In Peter van der Merwe's book Origins of the Popular Style, he argues that an understanding of the blues is imperative to understand all Western popular music that came after it. I thought that if this is really the case, then it was worth including something in my website about learning to hear and understand the blues streams that flow through the popular music that has come after it.

I had a number of issues with this. Firstly, I really didn't want to get into a mess trying to describe exactly what part of certain musics were the blues, what parts came from elsewhere, and how they all mixed. I had already avoided being too prescriptive about exactly what features making something "the blues" or influenced by the blues, so it wasn't really going to work to say, "Hear that lick at 2:13? It uses the 'blue' third so clearly that's blues-influenced."

Secondly, the links between the blues and the kind of popular music that kids listen to today is harder to draw (although ultimately still present in subtle ways). So doing a comparison between blues recordings from the 1930s and Nicki Minaj was probably (though not definitely) going to yield a distinct lack of interesting results.

As something of a middle road, I decided to look at a few points where the blues intersected closely with popular music. This way, it would take some of the cross-pollinational obscurity out of things, because in each case, there would be clearly identifiable links between common blues features and the music in question. Well I'm hoping the links will be clearly identifiable anyway.

So I thought I'd do a bit of a summary tour of linking the blues and popular music

W.C. Handy - "Father Of the Blues"

WC Handy

No history of the blues is complete without mentioning W.C. Handy, the man who allegedly spent two years in the South of the US documenting the songs of poor working blacks in order to put them together in his compositions. Handy became very rich and successful from the blues, but strangely enough it wasn't from record sales but sheet music! It was the 1910s. In the section on W.C. Handy in my website, the resource has one of his compositions that students can listen to and then answer a question.

Screenshot from my website

Blue Like Jazz

The links between blues and jazz are more than extensive; Elijah Wald (in his book The Blues: A Very Short Introduction) argues that many musicians in the 1920s and 30s wouldn't have known whether to call themselves blues or jazz musicians, while some became known as one or the other through luck or coincidence.

For this reason, I again avoided trying to draw clear boundaries between the two art forms, and instead just picked one example of a jazz hit (i.e. a popular song in the 1940s) that used the blues form.

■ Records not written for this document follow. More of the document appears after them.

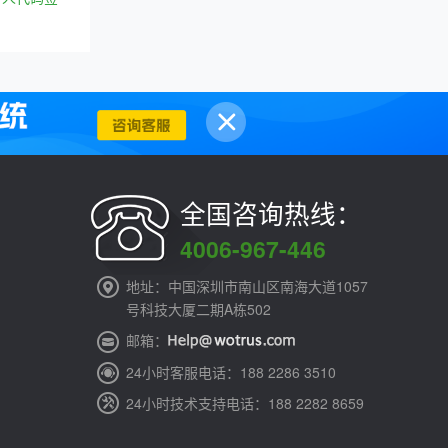
全国咨询热线：
4006-967-446
地址：中国深圳市南山区南海大道1057
号科技大厦二期A栋502
邮箱：
24小时客服电话：188 2286 3510
24小时技术支持电话：188 2282 8659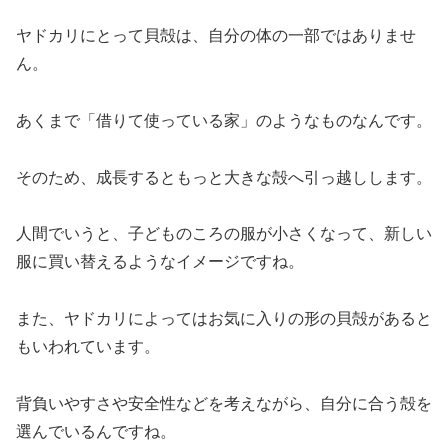
ヤドカリにとって貝殻は、自分の体の一部ではありませ
ん。
あくまで「借りて使っている家」のようなものなんです。
そのため、成長するともっと大きな殻へ引っ越しします。
人間でいうと、子どものころの服が小さくなって、新しい
服に買い替えるようなイメージですね。
また、ヤドカリによってはお気に入りの形の貝殻があると
もいわれています。
背負いやすさや安全性などを考えながら、自分に合う殻を
選んでいるんですね。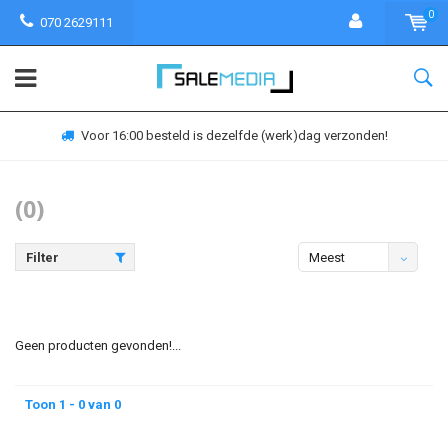
0
070 2629111
Voor 16:00 besteld is dezelfde (werk)dag verzonden!
(0)
Filter
Meest
bekeken
Geen producten gevonden!...
Toon 1 - 0 van 0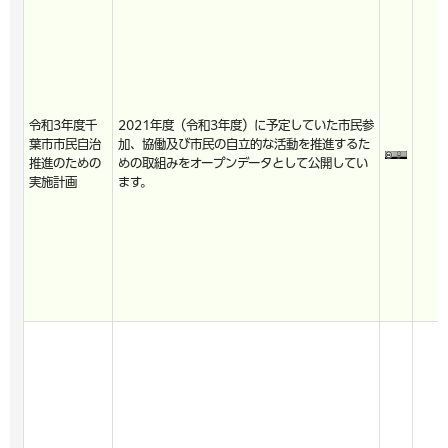
令和3年度千
2021年度（令和3年度）に予定していた市民参
葉市市民自治
加、協働及び市民の自立的な活動を推進するた
推進のための
めの取組みをオープンデータとして公開してい
実施計画
ます。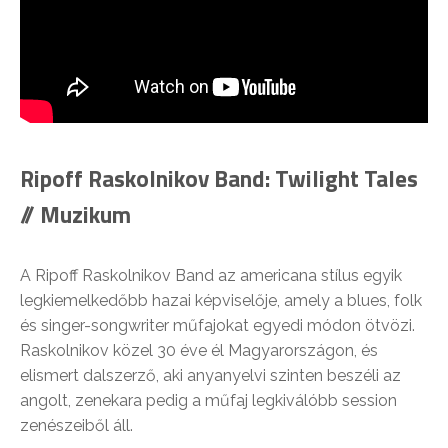
Ripoff Raskolnikov Band: Twilight Tales
// Muzikum
A Ripoff Raskolnikov Band az americana stílus egyik
legkiemelkedőbb hazai képviselője, amely a blues, folk
és singer-songwriter műfajokat egyedi módon ötvözi.
Raskolnikov közel 30 éve él Magyarországon, és
elismert dalszerző, aki anyanyelvi szinten beszéli az
angolt, zenekara pedig a műfaj legkiválóbb session
zenészeiből áll.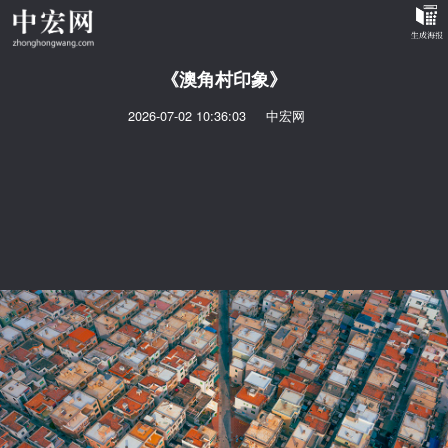
《澳角村印象》
2026-07-02 10:36:03
中宏网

Another screenshot from my website

Note how at the end of this section as well as the last, I have included questions to focus listening. I guess these are questions that teachers could use as a starting point for class discussions, or teachers could write their own questions based on the material. But hopefully regardless, teachers are able to make use of the resources provided on the page.

Rockin' and a Rollin'

Led Zeppelin

I imagine that sometimes for students, drawing links between W.C. Handy and the blues could be difficult, even though Handy was the start of so much. But the links between the blues and rock'n'roll are much clearer. I decided for this section that I'd include a wide selection of rock'n'roll songs that students could research and analyse. I might add some more later as well.